Scan the material below for the word "labels", then copy every line in which it appears.
-------------------------
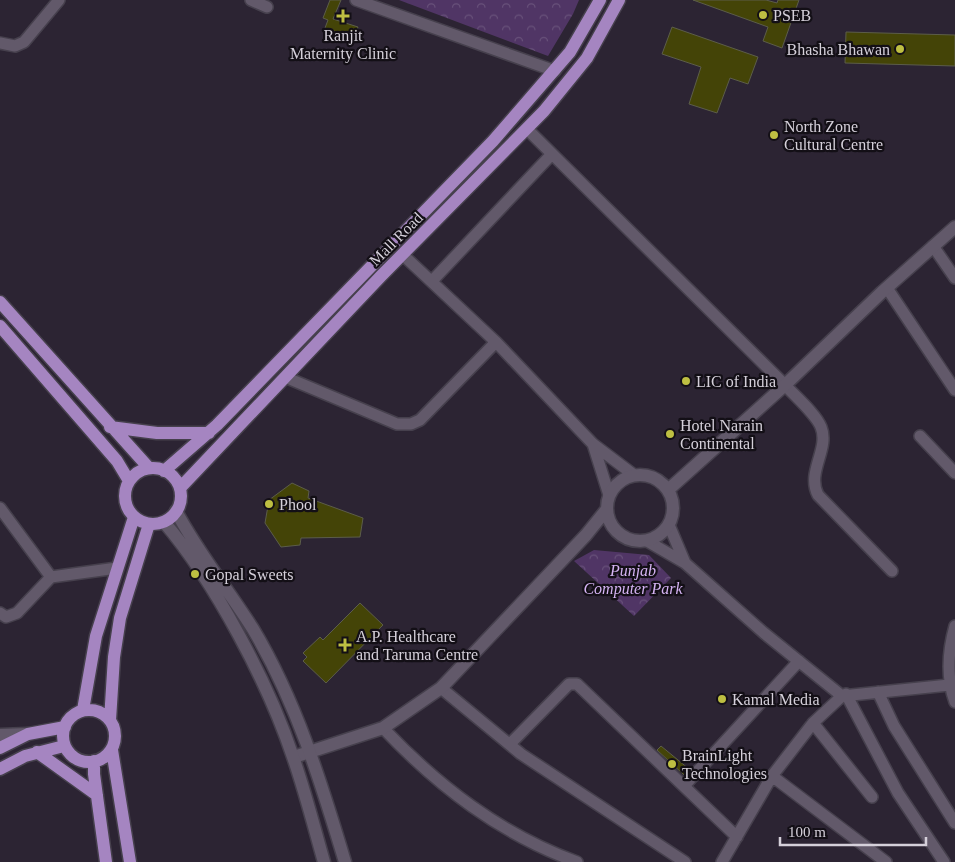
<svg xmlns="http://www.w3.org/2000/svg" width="955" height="862" font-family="Georgia,serif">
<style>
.park{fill:url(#park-crowns)}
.building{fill:#444407;stroke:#5c5d4a}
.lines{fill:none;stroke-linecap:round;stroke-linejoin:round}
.minor-casing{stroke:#46404d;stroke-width:14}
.tertiary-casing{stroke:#46404d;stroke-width:15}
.secondary-casing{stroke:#46404d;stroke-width:15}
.primary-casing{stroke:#46404d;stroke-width:15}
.minor{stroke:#62596a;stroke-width:11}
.tertiary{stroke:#62596a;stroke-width:12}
.secondary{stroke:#62596a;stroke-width:12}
.primary{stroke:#a585c1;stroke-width:12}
.poi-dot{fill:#bebf42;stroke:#130f16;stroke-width:2}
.labels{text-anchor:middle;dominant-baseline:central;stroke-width:4.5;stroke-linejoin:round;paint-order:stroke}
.poi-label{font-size:16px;fill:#d5d0da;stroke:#130f16;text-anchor:start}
.street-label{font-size:16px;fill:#d5d0da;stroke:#130f16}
.park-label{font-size:16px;font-style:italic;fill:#d5b3f3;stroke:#130f16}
</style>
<defs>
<pattern id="park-crowns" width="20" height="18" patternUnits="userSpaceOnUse" patternTransform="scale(1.25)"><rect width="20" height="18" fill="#503565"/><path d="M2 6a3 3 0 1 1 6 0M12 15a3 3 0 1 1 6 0" fill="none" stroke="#68517a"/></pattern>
</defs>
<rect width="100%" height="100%" fill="#2c2433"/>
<path class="park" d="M399,0h180l-6,14 -25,42z
M594,550l55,5 22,23 -37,38 -60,-55z"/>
<path class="building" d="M330,0h11l-8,19 25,8 -4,11 -29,-10 3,-8 -5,-2z
M693,0h73l11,3 1,-3h21l-17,48 -19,-7 5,-14z
M672,27l86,30 -10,27 -18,-6 -13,35 -28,-9 12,-37 -39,-13z
M846,32l109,3v31l-110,-3z
M292,483l17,8 -1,7 55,20 -3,19 -59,1 -1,7 -19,2 -16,-24 4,-23z
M360,603l23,22 -57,58 -23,-22 4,-4 -4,-4 17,-16 3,3z
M661,746l28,23 -5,6 -27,-25z"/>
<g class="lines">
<defs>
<path id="minor" d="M251,0l16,7
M356,0l199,71
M0,43l15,3 9,-4 35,-42
M527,129l258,256c10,11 31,29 36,42 9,22 -15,45 -3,68l74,76
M933,246l22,32
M403,255l93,87 97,102 41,31
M432,281l120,-127
M887,288l68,102
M285,377l112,47h14l9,-4 76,-78
M920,436l35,37
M593,444l16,51
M0,508l51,69
M669,525l16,38
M647,541l38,22 79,70 78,63
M0,613l6,4 11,-4 34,-36 66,-9
M955,626c-7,25 -9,51 0,76
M441,688l80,66 164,108
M878,692l16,34 61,97
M846,694l52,99 46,69
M813,723l59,74
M383,728c55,58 117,106 194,134
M510,744l59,-60h8l160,153
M772,776l114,86
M684,786l115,-125
M722,862l50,-86 41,-53 29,-27 107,-11"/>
<path id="tertiary" d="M607 508a33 33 0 1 1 66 0a33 33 0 1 1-66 0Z
M668,490l117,-105 97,-93 73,-65
M294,757l89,-29 58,-40 145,-153 21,-26"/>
<path id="secondary" d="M176,511c22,42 52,78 77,118 43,72 68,153 92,233
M164,522c51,60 104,160 129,235 12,34 21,70 31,105
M0,735l27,-1"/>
<path id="primary" d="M0,302l149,166
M0,326l117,135 12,20
M110,427l47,6h52
M125 496a28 28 0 1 1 56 0a28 28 0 1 1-56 0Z
M164,471l53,-46 276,-284 77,-89 30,-52
M180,488l201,-212 163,-165 43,-53 32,-58
M63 736a26 26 0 1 1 52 0a26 26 0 1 1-52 0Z
M83,710l13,-74 38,-119
M110,720l4,-63 6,-39 29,-94
M0,748l28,-14 37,-7
M112,750l18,112
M37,752l60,43
M94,761v13l12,88
M0,769l25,-13 39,-10"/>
</defs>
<use href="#minor" class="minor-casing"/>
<use href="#tertiary" class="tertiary-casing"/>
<use href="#secondary" class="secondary-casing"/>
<use href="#primary" class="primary-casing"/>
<use href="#minor" class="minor"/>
<use href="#tertiary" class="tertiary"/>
<use href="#secondary" class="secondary"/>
<use href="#primary" class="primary"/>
</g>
<g class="poi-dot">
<circle cx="763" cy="15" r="5"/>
<path d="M340.5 8.5h5v5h5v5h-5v5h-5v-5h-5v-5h5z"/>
<circle cx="900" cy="49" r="5"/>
<circle cx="774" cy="135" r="5"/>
<circle cx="686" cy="381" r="5"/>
<circle cx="670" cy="434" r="5"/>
<circle cx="269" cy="504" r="5"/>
<circle cx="195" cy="574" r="5"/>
<path d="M342.5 637.5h5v5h5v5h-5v5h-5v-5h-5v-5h5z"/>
<circle cx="722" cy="699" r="5"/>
<circle cx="672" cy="764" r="5"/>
</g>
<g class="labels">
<g class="poi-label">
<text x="773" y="15">PSEB</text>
<text x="343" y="35" text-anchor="middle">Ranjit<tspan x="343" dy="18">Maternity Clinic</tspan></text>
<text x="890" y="49" text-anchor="end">Bhasha Bhawan</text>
<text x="784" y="126">North Zone<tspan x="784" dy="18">Cultural Centre</tspan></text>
<text x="696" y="381">LIC of India</text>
<text x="680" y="425">Hotel Narain<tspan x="680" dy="18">Continental</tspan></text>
<text x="279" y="504">Phool</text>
<text x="205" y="574">Gopal Sweets</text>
<text x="356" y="636">A.P. Healthcare<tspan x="356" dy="18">and Taruma Centre</tspan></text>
<text x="732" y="699">Kamal Media</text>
<text x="682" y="755">BrainLight<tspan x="682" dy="18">Technologies</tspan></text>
</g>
<g class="street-label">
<text transform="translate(396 239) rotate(-45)">Mall Road</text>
</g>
<g class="park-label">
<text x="633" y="570">Punjab<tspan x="633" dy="18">Computer Park</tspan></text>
</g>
</g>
<path d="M780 837v8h146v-8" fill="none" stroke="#d5d0da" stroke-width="2.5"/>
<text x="788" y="837" font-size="15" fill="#d5d0da" stroke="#130f16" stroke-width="4" paint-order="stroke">100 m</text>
</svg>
-------------------------
(Response):
.labels{text-anchor:middle;dominant-baseline:central;stroke-width:4.5;stroke-linejoin:round;paint-order:stroke}
<g class="labels">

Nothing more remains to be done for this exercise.